また、給与があまりに他の同僚と比べて低く、差が目立つので、事情を知らない気のいい上司からは”なぜ君だけそんなに給与が低いのか?おかしいなぁ?”と親身になって心配してくれたほどだったそうです。

勤めていた会社は、良くも悪くも社員は、出る杭は打たれるといった風土を持った企業プライドが高い会社だそうで、慣例、分相応といったことを重視する職場だったそうです。

彼は、”免責を認められたとは言え、自己破産した人間を出してしまったという会社側からすれば社会的信用に傷がついたということになるから、そのような人間は、要らないということなんだろうなぁ?”と言っていました。

それでも会社からは解雇もなく、この事実を知っているのは会社の人事部と労働組合、直属の課長以上の管理職だけだったので職場での人間関係に影響することなく、普通に仕事をしていたある日、会社からの見えざる自主退職への次の一手が来ることになりました。

それは、社員証が新しいものに変わるという特に何ということもないことから始まりました。

この社員証、クレジットカードと一体になっているというもので、手渡された時は、”社員証の顔写真の横にVISAのマークが入っていて、かっこいいな”程度の呑気なことしか思っていませんでした。

そして後日、出張へ行く場合の旅費精算について社内アナウンスがあり、”今後出張旅費精算は、すべてこのクレジットカードで行うので、切符から宿泊代に至るまで、このカードで現地清算して下さい。”とのこと。

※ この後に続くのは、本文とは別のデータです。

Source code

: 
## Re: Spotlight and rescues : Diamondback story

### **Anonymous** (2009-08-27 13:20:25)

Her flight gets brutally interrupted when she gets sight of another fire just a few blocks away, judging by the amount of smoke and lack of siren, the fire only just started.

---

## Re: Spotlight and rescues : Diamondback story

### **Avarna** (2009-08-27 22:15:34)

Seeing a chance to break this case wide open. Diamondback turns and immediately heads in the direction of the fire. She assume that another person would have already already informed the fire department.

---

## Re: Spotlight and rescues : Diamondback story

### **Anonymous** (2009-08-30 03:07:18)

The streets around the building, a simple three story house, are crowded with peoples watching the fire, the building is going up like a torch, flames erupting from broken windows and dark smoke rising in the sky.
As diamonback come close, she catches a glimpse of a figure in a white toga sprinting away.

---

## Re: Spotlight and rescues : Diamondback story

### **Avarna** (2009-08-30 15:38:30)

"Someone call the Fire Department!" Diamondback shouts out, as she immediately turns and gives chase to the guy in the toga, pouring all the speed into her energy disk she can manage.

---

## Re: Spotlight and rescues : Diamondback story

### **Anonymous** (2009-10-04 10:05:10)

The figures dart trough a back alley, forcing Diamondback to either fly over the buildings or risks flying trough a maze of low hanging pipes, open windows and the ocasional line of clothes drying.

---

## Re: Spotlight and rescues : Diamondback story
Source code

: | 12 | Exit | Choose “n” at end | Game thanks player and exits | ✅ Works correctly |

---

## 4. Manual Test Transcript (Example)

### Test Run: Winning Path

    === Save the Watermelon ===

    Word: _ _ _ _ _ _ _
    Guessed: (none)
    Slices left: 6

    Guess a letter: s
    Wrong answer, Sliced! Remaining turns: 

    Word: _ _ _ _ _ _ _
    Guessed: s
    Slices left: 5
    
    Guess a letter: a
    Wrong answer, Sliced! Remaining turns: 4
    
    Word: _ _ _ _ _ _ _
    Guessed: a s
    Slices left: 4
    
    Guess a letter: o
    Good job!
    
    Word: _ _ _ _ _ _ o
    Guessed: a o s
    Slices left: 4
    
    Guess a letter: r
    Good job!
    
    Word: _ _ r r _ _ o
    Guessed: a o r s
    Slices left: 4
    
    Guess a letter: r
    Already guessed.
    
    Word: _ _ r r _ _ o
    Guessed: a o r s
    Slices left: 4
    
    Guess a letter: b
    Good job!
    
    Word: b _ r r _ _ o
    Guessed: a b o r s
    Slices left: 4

そこまではよかったのですが、このクレジットカードの与信枠を見て愕然としたそうです。社員証にクレジットカードが付いているので、与信枠は一律いくらと決められているものと思っていたのですが、個人ごとに違っていたのです。

今回この会社が、新しく作った社員証のクレジット与信は、会社の与信ではなく、個人の与信を採用していたのです。

そして、その方の与信枠はショッピング5万円のみだったそうで、出張へ行く場合、実質的に費用が賄えない場合が出てくる金額でした。

そして、入社後15年目にして彼は退職しました。

■まとめ

このように、キャッシュレス決済は、お金の動きだけでなく人物査定も結果的にされる厳しい一面を持っています。

日頃からキャッシュレス決済の便利さのみを享受するだけではなく、怖い側面もあることを知っておく必要もありますね。